[Supplied information Boundary: Start]

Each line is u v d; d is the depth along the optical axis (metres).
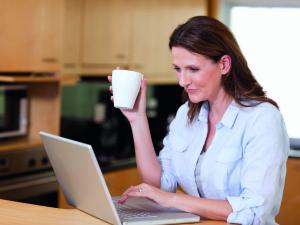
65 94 4.00
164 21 4.11
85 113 4.15
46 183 3.21
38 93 3.50
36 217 1.69
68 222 1.65
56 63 3.31
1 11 2.99
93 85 4.18
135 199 1.92
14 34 3.06
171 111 4.61
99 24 3.65
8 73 3.21
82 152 1.57
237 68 1.83
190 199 1.72
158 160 2.05
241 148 1.82
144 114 1.97
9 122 3.32
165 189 2.00
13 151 3.16
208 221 1.70
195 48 1.71
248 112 1.81
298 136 4.14
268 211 1.69
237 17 4.35
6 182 3.06
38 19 3.18
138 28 3.92
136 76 1.79
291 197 3.56
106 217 1.64
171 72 4.25
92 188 1.63
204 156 1.90
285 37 4.22
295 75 4.20
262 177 1.70
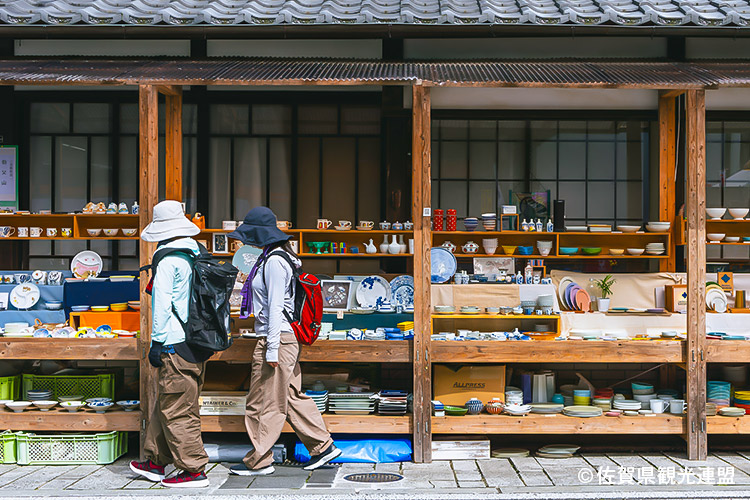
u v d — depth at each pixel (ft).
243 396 18.04
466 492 15.14
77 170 22.09
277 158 22.09
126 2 21.70
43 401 18.28
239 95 21.80
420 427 17.79
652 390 19.54
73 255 22.17
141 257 17.81
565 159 21.94
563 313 19.70
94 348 17.87
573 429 18.03
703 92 17.72
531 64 20.02
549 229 21.35
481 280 20.59
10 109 21.68
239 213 22.09
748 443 19.27
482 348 18.04
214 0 22.41
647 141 21.86
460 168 21.88
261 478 16.40
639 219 21.90
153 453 16.17
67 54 21.61
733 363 20.67
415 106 17.71
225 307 15.83
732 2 21.47
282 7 20.80
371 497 14.90
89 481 16.25
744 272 22.00
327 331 19.20
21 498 14.92
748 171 21.85
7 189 21.66
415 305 17.81
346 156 22.09
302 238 21.57
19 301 19.89
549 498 14.98
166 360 15.49
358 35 20.99
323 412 18.43
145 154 17.76
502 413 18.51
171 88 19.35
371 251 21.18
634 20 19.60
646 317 19.74
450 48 21.61
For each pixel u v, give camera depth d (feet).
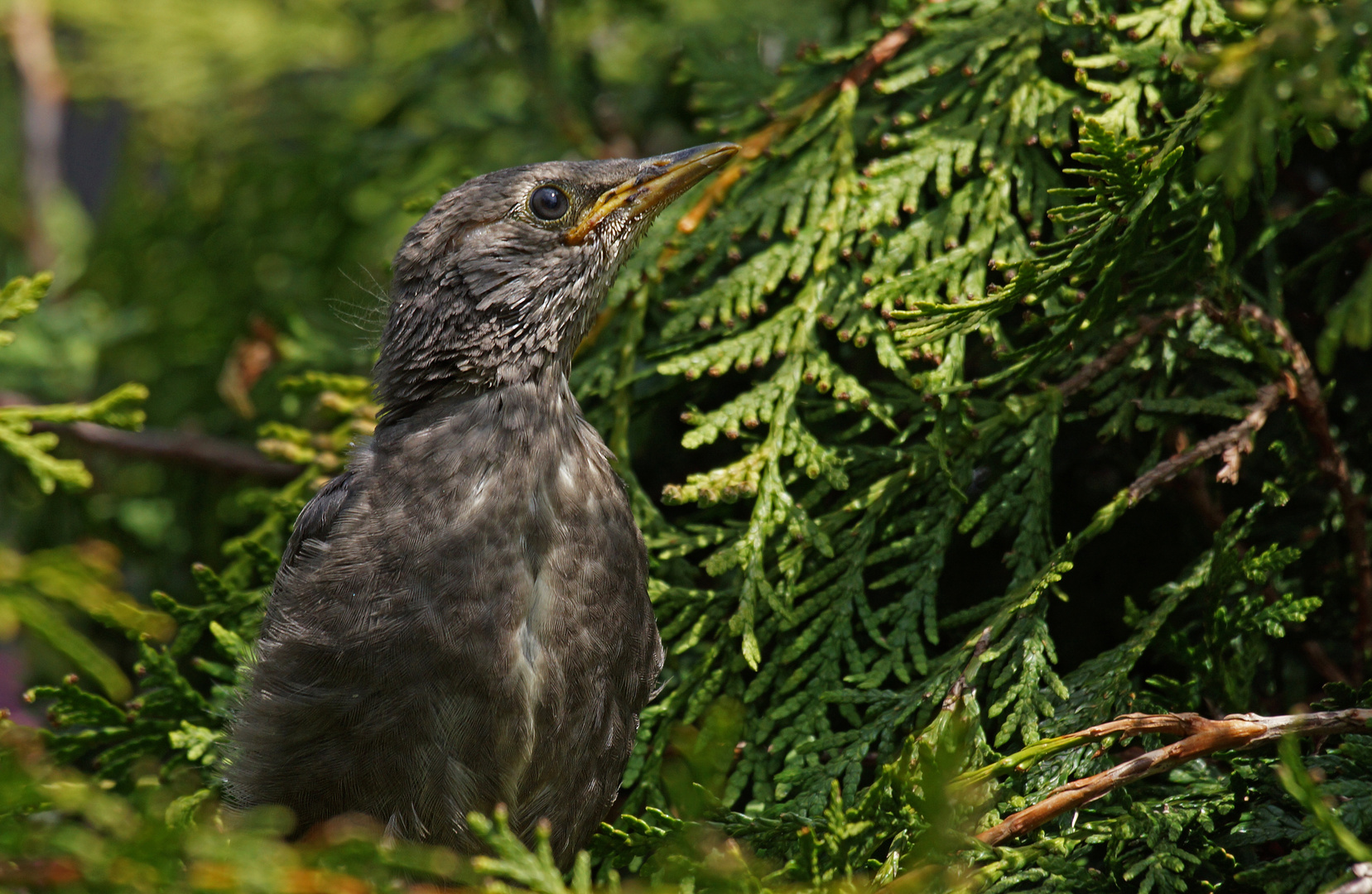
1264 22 14.49
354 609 18.11
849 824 15.06
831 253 21.79
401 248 21.16
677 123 31.04
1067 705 17.76
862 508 20.67
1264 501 18.06
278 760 18.31
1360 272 21.20
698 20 30.37
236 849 12.93
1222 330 19.98
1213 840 16.79
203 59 36.78
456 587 18.21
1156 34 20.67
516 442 19.49
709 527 21.30
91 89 39.34
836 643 19.42
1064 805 15.66
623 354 22.68
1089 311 18.06
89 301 35.14
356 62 35.70
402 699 17.98
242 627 22.09
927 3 23.45
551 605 18.60
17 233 40.45
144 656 21.20
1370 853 12.30
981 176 22.40
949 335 19.97
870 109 23.67
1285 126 15.60
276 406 30.73
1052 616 21.27
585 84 31.73
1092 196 20.86
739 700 20.12
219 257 33.22
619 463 22.00
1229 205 18.38
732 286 21.94
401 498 18.79
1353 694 16.06
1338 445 20.56
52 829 13.15
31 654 29.89
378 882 13.83
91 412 21.61
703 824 16.57
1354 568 19.40
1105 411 19.92
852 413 22.39
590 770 19.22
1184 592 18.45
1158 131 17.58
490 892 13.17
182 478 30.78
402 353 20.75
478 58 31.96
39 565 21.62
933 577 19.53
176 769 21.11
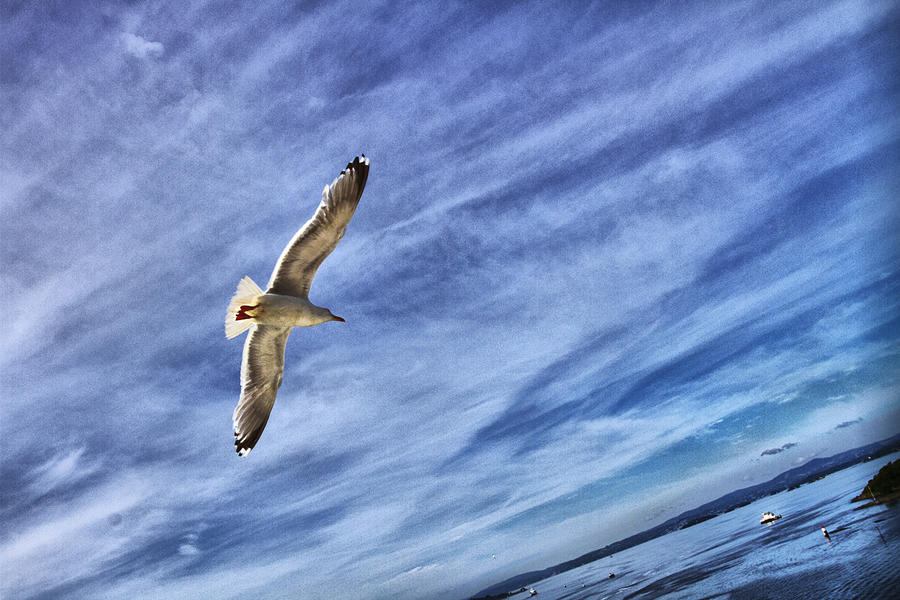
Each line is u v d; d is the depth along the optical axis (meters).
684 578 48.31
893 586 24.81
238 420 8.00
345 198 7.41
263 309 7.39
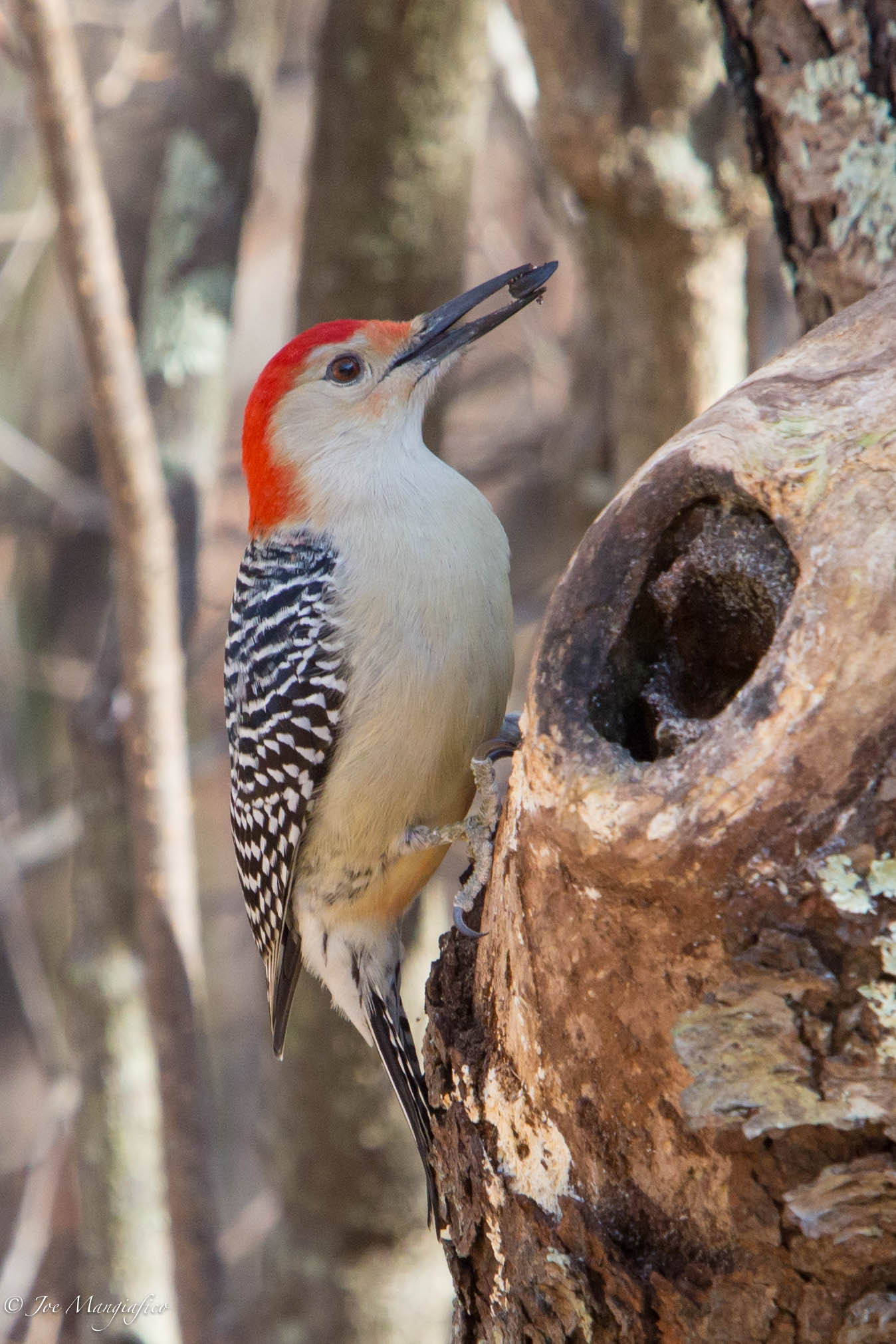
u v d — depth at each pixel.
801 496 4.45
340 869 7.62
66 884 22.28
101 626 18.41
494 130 20.23
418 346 7.79
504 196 20.70
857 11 6.39
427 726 7.10
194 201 13.12
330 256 11.93
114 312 8.87
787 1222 4.34
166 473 12.70
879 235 6.44
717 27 7.09
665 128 9.30
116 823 12.80
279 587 7.41
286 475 7.64
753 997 4.30
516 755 5.00
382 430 7.65
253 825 7.91
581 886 4.49
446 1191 5.53
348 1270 12.73
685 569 4.73
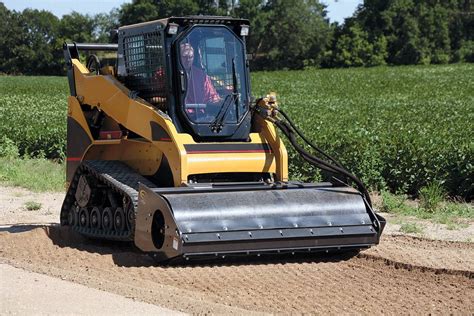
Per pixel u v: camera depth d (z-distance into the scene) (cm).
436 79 6191
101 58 1377
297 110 3531
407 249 1220
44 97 5469
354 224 1120
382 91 5331
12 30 12038
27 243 1236
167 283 990
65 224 1352
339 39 12444
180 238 1008
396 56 12075
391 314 884
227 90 1166
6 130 2878
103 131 1284
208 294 932
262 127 1182
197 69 1147
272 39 12900
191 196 1057
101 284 922
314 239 1089
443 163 1834
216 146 1125
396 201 1658
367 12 12650
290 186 1141
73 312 800
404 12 12338
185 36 1144
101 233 1227
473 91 5003
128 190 1131
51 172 2206
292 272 1070
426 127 2452
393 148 1916
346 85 5988
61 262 1098
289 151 2025
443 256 1178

[Supplied information Boundary: End]

From the data above, work out how many lines contain the string "pixel" and reply with only the number.

_Result for this exercise_.
4